TRAVAIL À FAIRE 1 =
Recopiez à l'identique, dans les données recueillies, le passage allant de la ligne qui contient « Claude Sonnet. » jusqu'à celle qui contient « using prepared statement », ces deux lignes comprises.
· · ·
Diogène Laërce cite un passage d’un médecin sceptique, Théodose, dont le raisonnement me convainc que si le dialogue avec autrui est ainsi spectaculairement mis en question, c’est qu’ un échange d’idées suppose la possibilité d’identifier la pensée d’autrui, or cette possibilité même est rendue douteuse :
« Théodose, dans ses Résumés sceptiques, dit qu’il ne faut pas appeler pyrrhonienne la philosophie sceptique. Si en effet le mouvement de la pensée chez autrui est impossible à saisir, nous ne connaîtrons pas la disposition d’esprit de Pyrrhon ; et ne la connaissant pas, nous ne saurions pas non plus nous appeler pyrrhoniens. » (IX, 70)
Je ne commettrai donc pas l’erreur de m’appeler pyrrhonien sans quoi, aux dires radicaux et conséquents de Théodose, ces notes sur Pyrrhon se réduiraient à des mots vidés de sens par la contradiction !
Ce que je veux juste relever, c’est que ce doute que Théodose applique à Pyrrhon, j’imagine que Pyrrhon l’a appliqué à tous les autres qu’il rencontrait. Bien sûr, pas au point de se taire car il fallait bien qu’il leur communique la vérité sur l’inanité de leur esprit.
Paradoxalement, c’est cette attitude qui lui donne accès aux honneurs. La pensée sceptique atteint sans le vouloir ce que la folie ordinaire poursuit désespérément : non seulement la paix de l’esprit mais la reconnaissance de la cité (paix de l'esprit et reconnaissance de la cité seraient-ils des "effets essentiellement secondaires", c'est-à-dire des effets qu'on n'obtient pas si on les cherche directement ?)
· · ·
TRAVAIL À FAIRE 2 =
Transcrivez fidèlement le passage de l'extrait sur le scepticisme de Pyrrhon qui va de « Je ne commettrai » jusqu'à « cherche directement ?) ».

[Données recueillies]
· · ·
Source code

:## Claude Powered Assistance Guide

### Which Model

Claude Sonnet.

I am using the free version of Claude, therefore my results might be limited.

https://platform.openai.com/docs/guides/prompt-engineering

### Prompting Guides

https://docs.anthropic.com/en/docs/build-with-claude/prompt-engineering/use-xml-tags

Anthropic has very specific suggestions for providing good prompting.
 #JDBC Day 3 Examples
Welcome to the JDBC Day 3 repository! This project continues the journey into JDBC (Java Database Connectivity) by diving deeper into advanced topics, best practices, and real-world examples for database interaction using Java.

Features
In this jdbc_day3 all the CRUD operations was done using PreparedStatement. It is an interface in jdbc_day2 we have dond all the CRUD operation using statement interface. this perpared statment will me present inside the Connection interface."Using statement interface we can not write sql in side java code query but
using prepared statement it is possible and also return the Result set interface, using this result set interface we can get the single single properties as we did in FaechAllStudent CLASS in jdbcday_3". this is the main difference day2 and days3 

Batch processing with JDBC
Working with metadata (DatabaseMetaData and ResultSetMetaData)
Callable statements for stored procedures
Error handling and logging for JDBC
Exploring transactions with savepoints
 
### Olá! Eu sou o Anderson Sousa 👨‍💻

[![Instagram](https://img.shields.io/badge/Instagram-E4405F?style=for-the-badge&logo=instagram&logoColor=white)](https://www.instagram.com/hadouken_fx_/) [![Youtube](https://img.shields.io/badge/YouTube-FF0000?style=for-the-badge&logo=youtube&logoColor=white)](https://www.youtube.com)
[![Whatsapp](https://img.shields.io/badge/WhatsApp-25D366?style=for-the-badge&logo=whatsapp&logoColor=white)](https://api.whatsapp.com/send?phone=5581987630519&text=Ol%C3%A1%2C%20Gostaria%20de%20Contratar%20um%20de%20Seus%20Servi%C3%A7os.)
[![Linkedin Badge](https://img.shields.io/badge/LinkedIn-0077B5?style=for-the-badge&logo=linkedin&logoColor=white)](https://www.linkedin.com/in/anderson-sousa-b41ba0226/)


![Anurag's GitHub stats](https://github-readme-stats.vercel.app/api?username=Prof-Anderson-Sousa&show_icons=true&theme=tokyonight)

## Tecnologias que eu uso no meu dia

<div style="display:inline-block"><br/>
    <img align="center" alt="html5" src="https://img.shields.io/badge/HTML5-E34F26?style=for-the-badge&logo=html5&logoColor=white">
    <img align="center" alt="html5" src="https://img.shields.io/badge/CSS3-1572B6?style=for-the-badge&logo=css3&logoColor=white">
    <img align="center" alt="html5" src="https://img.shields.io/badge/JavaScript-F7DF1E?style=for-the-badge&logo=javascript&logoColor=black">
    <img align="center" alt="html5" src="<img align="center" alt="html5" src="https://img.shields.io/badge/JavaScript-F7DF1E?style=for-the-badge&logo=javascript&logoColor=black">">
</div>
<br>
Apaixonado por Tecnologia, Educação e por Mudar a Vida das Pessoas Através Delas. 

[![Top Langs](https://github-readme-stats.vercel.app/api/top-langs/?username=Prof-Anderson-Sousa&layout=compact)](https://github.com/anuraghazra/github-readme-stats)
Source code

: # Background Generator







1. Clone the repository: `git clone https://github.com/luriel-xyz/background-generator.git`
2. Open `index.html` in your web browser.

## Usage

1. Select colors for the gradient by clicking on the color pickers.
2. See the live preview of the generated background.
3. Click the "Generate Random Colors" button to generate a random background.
· · ·
RÉSULTAT DE L'EXERCICE 1 =
Claude Sonnet.

I am using the free version of Claude, therefore my results might be limited.

https://platform.openai.com/docs/guides/prompt-engineering

### Prompting Guides

https://docs.anthropic.com/en/docs/build-with-claude/prompt-engineering/use-xml-tags

Anthropic has very specific suggestions for providing good prompting.
 #JDBC Day 3 Examples
Welcome to the JDBC Day 3 repository! This project continues the journey into JDBC (Java Database Connectivity) by diving deeper into advanced topics, best practices, and real-world examples for database interaction using Java.

Features
In this jdbc_day3 all the CRUD operations was done using PreparedStatement. It is an interface in jdbc_day2 we have dond all the CRUD operation using statement interface. this perpared statment will me present inside the Connection interface."Using statement interface we can not write sql in side java code query but
using prepared statement it is possible and also return the Result set interface, using this result set interface we can get the single single properties as we did in FaechAllStudent CLASS in jdbcday_3". this is the main difference day2 and days3 

RÉSULTAT DE L'EXERCICE 2 =
Je ne commettrai donc pas l’erreur de m’appeler pyrrhonien sans quoi, aux dires radicaux et conséquents de Théodose, ces notes sur Pyrrhon se réduiraient à des mots vidés de sens par la contradiction !
Ce que je veux juste relever, c’est que ce doute que Théodose applique à Pyrrhon, j’imagine que Pyrrhon l’a appliqué à tous les autres qu’il rencontrait. Bien sûr, pas au point de se taire car il fallait bien qu’il leur communique la vérité sur l’inanité de leur esprit.
Paradoxalement, c’est cette attitude qui lui donne accès aux honneurs. La pensée sceptique atteint sans le vouloir ce que la folie ordinaire poursuit désespérément : non seulement la paix de l’esprit mais la reconnaissance de la cité (paix de l'esprit et reconnaissance de la cité seraient-ils des "effets essentiellement secondaires", c'est-à-dire des effets qu'on n'obtient pas si on les cherche directement ?)